:: Available records ::
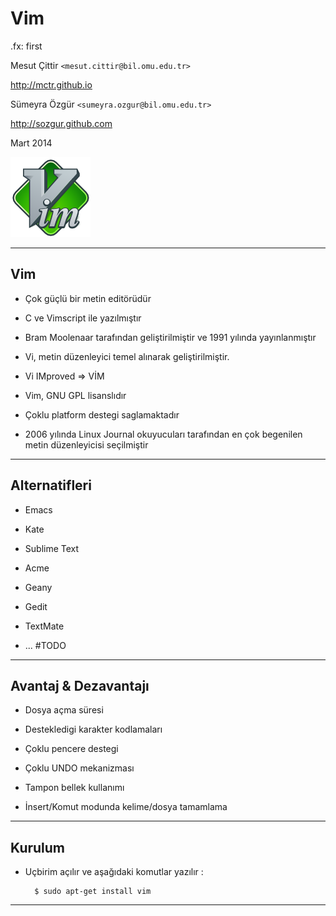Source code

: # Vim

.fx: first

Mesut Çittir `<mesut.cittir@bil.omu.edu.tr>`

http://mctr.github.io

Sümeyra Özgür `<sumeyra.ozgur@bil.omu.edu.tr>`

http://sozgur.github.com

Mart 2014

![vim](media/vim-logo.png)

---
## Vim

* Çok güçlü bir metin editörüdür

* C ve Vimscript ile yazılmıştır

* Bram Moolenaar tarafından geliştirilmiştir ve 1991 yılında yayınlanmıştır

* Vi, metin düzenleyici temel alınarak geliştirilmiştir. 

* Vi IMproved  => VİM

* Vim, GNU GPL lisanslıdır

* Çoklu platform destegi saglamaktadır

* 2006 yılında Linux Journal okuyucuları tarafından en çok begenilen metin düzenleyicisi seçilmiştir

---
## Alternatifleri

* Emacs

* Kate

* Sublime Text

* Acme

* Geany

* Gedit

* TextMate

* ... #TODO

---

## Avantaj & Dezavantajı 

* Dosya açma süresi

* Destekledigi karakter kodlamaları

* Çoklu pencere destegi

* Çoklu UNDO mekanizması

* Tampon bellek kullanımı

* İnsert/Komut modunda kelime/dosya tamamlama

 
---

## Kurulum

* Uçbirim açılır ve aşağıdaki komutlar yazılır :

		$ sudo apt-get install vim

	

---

:: Work order ::
Once the pictures are set aside, repeat the remaining data word for word.

:: Solution for this exercise ::
Source code

: # Vim

.fx: first

Mesut Çittir `<mesut.cittir@bil.omu.edu.tr>`

http://mctr.github.io

Sümeyra Özgür `<sumeyra.ozgur@bil.omu.edu.tr>`

http://sozgur.github.com

Mart 2014

![vim](media/vim-logo.png)

---
## Vim

* Çok güçlü bir metin editörüdür

* C ve Vimscript ile yazılmıştır

* Bram Moolenaar tarafından geliştirilmiştir ve 1991 yılında yayınlanmıştır

* Vi, metin düzenleyici temel alınarak geliştirilmiştir. 

* Vi IMproved  => VİM

* Vim, GNU GPL lisanslıdır

* Çoklu platform destegi saglamaktadır

* 2006 yılında Linux Journal okuyucuları tarafından en çok begenilen metin düzenleyicisi seçilmiştir

---
## Alternatifleri

* Emacs

* Kate

* Sublime Text

* Acme

* Geany

* Gedit

* TextMate

* ... #TODO

---

## Avantaj & Dezavantajı 

* Dosya açma süresi

* Destekledigi karakter kodlamaları

* Çoklu pencere destegi

* Çoklu UNDO mekanizması

* Tampon bellek kullanımı

* İnsert/Komut modunda kelime/dosya tamamlama

 
---

## Kurulum

* Uçbirim açılır ve aşağıdaki komutlar yazılır :

		$ sudo apt-get install vim

	

---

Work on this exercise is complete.